- [CONSIGNE A]: Reproduisez intégralement, sans la moindre modification, le passage sur l'exception française donné ci-dessous.

- [PASSAGE FOURNI]:
************
Une autre raison, c’est que nous avons négligé et sous-estimé ces pays. Nous avons fait fabriquer à bas coûts, ne pensant pas que nous pourrions un jour être égalés, et nous nous réveillons bien tard [6]. Bien que nous sachions, depuis longtemps, que ces peuples étaient astucieux et travailleurs, notre idée était bien de croire que nous étions de toute façon, osons le dire, plus intelligents, et qu’il y aurait ainsi un partage des tâches et de la valeur ajoutée, avec l’essentiel du profit pour nous, bien entendu. En d’autre terme, que notre « supériorité » intellectuelle et technologique nous assurerait, pour longtemps encore, le leadership. Belle erreur d’appréciation.
Mais ceci est vrai pour tous les pays occidentaux. Or tous ne souffrent pas du « syndrome de l’autruche ». A quoi tient l’exception française ? Plusieurs raisons.
Le goût de l’assistanat
La principale nous semble être historique. La clé m’a été donnée par Michel Rouche, et puis par un jeune chef d’entreprise italien. Il m’avait dit « Nous, en Italie, nous n’avions pas d’Etat, mais des principautés et des villes. C’est nous, les peuples de l’Italie, qui avons construit notre Etat. Nous n’avons pas de surmoi à ce propos. Il vaut ce qu’il vaut, il ne vaut d’ailleurs souvent pas grand-chose, mais quand nous avons un problème, nous savons que nous ne pouvons compter que sur nous-mêmes. Pour cette raison, nous nous en sortirons toujours. Vous, en France, au contraire, vous n’avez pas fait l’Etat, mais c’est l’Etat, vos rois, puis vos grands leaders, avec votre administration, qui vous ont faits. Vous êtes encore en monarchie, une monarchie républicaine, et vous en êtes les sujets, au sens de personnes assujetties. Dès que vous avez un problème, vous demandez à l’Etat de vous sauver. Vous êtes irresponsables. C’est pour ça que vous ne vous en sortez pas ». Son analyse m’avait parue très juste. D’autres pays, les pays libéraux anglo-saxons en particulier, pour qui la liberté individuelle, malgré les injustices flagrantes qu’elle peut comporter, est la valeur première, auraient pu nous dire la même chose.
************
Relevés extraits
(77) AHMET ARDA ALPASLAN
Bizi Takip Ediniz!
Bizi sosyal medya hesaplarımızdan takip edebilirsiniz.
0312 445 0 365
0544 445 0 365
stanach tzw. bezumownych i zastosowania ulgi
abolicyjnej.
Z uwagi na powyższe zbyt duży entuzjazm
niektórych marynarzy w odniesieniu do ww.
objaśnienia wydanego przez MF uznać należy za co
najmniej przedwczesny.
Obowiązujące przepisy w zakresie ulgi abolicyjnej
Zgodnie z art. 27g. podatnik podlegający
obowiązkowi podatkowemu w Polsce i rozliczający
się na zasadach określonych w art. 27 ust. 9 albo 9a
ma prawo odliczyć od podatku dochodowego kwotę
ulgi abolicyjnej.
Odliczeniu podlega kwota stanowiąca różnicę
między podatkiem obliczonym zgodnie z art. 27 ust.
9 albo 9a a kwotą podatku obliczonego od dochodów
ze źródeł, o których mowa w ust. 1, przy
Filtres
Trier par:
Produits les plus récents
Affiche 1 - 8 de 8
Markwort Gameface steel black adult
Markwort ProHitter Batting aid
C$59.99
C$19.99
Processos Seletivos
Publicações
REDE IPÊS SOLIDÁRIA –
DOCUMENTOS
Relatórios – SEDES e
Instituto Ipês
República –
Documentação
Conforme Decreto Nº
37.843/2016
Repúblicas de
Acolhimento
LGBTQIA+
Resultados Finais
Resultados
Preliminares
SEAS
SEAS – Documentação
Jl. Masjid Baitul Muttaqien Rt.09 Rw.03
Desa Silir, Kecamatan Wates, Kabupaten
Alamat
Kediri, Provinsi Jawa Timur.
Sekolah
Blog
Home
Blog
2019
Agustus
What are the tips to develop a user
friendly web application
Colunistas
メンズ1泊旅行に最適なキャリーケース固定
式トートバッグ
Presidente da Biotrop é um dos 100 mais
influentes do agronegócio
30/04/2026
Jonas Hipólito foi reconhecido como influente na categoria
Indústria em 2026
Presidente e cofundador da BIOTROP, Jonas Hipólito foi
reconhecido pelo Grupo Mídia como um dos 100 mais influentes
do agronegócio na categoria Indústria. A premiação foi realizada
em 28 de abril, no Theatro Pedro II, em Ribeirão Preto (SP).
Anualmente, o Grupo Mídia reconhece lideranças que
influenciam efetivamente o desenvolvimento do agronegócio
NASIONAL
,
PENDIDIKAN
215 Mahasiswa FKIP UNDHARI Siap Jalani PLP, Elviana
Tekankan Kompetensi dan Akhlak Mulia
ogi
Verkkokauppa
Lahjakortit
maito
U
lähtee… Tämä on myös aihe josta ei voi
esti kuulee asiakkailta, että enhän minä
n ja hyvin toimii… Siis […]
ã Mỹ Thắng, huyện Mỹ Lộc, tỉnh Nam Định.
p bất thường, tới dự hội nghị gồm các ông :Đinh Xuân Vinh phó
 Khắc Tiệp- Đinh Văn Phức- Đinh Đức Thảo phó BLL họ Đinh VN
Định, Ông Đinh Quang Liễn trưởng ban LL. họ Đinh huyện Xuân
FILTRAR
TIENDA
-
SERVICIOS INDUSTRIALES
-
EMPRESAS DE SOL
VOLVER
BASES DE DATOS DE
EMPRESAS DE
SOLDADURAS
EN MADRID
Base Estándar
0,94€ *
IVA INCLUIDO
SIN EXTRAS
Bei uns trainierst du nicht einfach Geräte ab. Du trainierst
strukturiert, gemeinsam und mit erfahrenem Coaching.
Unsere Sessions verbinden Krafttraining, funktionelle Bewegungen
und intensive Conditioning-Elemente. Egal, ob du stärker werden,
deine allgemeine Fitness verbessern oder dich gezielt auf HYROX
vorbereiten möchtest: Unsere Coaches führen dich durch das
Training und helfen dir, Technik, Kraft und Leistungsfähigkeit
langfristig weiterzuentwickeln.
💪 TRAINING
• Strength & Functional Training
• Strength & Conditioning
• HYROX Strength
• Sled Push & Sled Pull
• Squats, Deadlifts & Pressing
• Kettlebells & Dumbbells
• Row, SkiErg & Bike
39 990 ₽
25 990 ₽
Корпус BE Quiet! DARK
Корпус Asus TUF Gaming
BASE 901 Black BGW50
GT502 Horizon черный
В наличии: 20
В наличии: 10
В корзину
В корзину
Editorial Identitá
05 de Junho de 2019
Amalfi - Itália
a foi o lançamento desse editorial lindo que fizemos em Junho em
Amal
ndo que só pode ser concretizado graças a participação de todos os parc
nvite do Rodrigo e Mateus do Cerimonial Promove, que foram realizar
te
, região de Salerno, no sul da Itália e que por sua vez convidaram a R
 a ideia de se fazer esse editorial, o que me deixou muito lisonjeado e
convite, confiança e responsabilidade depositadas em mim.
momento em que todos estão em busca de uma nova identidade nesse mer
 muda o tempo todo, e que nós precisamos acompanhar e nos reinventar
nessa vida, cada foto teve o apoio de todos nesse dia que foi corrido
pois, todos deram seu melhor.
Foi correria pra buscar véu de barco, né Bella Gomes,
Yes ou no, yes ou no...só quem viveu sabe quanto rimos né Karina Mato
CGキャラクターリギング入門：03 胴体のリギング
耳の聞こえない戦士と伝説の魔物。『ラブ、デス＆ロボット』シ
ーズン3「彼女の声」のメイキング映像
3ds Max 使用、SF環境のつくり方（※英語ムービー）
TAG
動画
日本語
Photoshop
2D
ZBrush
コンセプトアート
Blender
************
- [CONSIGNE B]: Redonnez chacune des lignes des relevés ci-dessus où figure le mot « Jonas ».

- [RÉSULTAT OBTENU A]:
Une autre raison, c’est que nous avons négligé et sous-estimé ces pays. Nous avons fait fabriquer à bas coûts, ne pensant pas que nous pourrions un jour être égalés, et nous nous réveillons bien tard [6]. Bien que nous sachions, depuis longtemps, que ces peuples étaient astucieux et travailleurs, notre idée était bien de croire que nous étions de toute façon, osons le dire, plus intelligents, et qu’il y aurait ainsi un partage des tâches et de la valeur ajoutée, avec l’essentiel du profit pour nous, bien entendu. En d’autre terme, que notre « supériorité » intellectuelle et technologique nous assurerait, pour longtemps encore, le leadership. Belle erreur d’appréciation.
Mais ceci est vrai pour tous les pays occidentaux. Or tous ne souffrent pas du « syndrome de l’autruche ». A quoi tient l’exception française ? Plusieurs raisons.
Le goût de l’assistanat
La principale nous semble être historique. La clé m’a été donnée par Michel Rouche, et puis par un jeune chef d’entreprise italien. Il m’avait dit « Nous, en Italie, nous n’avions pas d’Etat, mais des principautés et des villes. C’est nous, les peuples de l’Italie, qui avons construit notre Etat. Nous n’avons pas de surmoi à ce propos. Il vaut ce qu’il vaut, il ne vaut d’ailleurs souvent pas grand-chose, mais quand nous avons un problème, nous savons que nous ne pouvons compter que sur nous-mêmes. Pour cette raison, nous nous en sortirons toujours. Vous, en France, au contraire, vous n’avez pas fait l’Etat, mais c’est l’Etat, vos rois, puis vos grands leaders, avec votre administration, qui vous ont faits. Vous êtes encore en monarchie, une monarchie républicaine, et vous en êtes les sujets, au sens de personnes assujetties. Dès que vous avez un problème, vous demandez à l’Etat de vous sauver. Vous êtes irresponsables. C’est pour ça que vous ne vous en sortez pas ». Son analyse m’avait parue très juste. D’autres pays, les pays libéraux anglo-saxons en particulier, pour qui la liberté individuelle, malgré les injustices flagrantes qu’elle peut comporter, est la valeur première, auraient pu nous dire la même chose.

- [RÉSULTAT OBTENU B]:
Jonas Hipólito foi reconhecido como influente na categoria
Presidente e cofundador da BIOTROP, Jonas Hipólito foi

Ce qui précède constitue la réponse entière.